Schweiz im wm-achtelfinale: lange wartezeit auf den gegner!
Sensation in Kanada! Die Schweiz hat sich bei der Fußball-Weltmeisterschaft gegen Co-Gastgeber Kanada mit 2:1 durchgesetzt und damit den Gruppensieg in der Gruppe B errungen. Doch anstatt sofort weiterzukämpfen, winkt den Eidgenossen nun eine überraschend lange Pause – und die Ungewissheit, wer im Sechzehntelfinale am Ball ist.

Wer trifft auf die granit xhaka-elf?
Die Entscheidung über den Gegner ist kompliziert und hängt von den Ergebnissen der anderen Gruppen ab. Aktuell wäre Belgien, das in Gruppe G den dritten Platz belegt, der wahrscheinlichste Kontrahent. Aber die Welt des Fußballs ist unberechenbar: mit 495 möglichen Konstellationen kann sich das Bild nach jedem weiteren Spiel dramatisch ändern. Die Fans der Nati müssen also Geduld beweisen und die Daumen drücken, dass die Konkurrenz nicht zu stark wird.
Fest steht, dass die Schweiz das vorletzte Spiel der Achtelfinalrunde bestreiten wird – ein Termin, der in der Nacht auf Freitag, den 3. Juli, um 5 Uhr MESZ im BC Place in Vancouver ansteht. Diese ungewöhnliche Zeit deutet auf eine strategische Entscheidung des Organisators hin, um ein möglichst breites Publikum zu erreichen.

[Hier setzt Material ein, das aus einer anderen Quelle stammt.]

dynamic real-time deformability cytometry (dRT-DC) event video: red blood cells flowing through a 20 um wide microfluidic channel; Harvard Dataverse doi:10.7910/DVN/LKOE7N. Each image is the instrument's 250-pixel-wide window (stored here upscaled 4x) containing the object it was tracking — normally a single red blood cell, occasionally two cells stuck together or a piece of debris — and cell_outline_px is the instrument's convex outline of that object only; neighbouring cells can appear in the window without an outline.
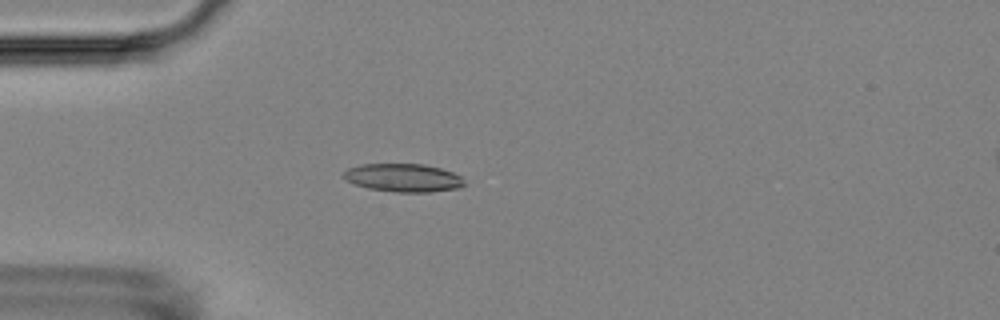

Rubén Vargas, ehemaliger Bundesliga-Profi, sieht die lange Pause durchaus positiv: „Es ist vielleicht nicht so schlecht, eine längere Pause zu haben, um sich zu erholen und sich vorzubereiten.“ Eine wohlüberlegte Strategie, denn die kommenden Spiele werden entscheidend sein. Die Mannschaft von Trainer Murat Yakin muss diese Zeit nutzen, um sich zu regenerieren und taktische Feinheiten zu verfeinern.
Gregor Kobel, der BVB-Keeper, Granit Xhaka als Kapitän und der aufstrebende Johan Manzambi werden in den kommenden Tagen sicherlich intensiv an ihrer Form arbeiten. Die Erholung ist nun genauso wichtig wie die taktische Vorbereitung. Die Schweizer Delegation muss diese Zeit nutzen, um die mentale Stärke der Mannschaft zu festigen und die Vorfreude auf das nächste Kapitel dieser aufregenden Weltmeisterschaft zu schüren.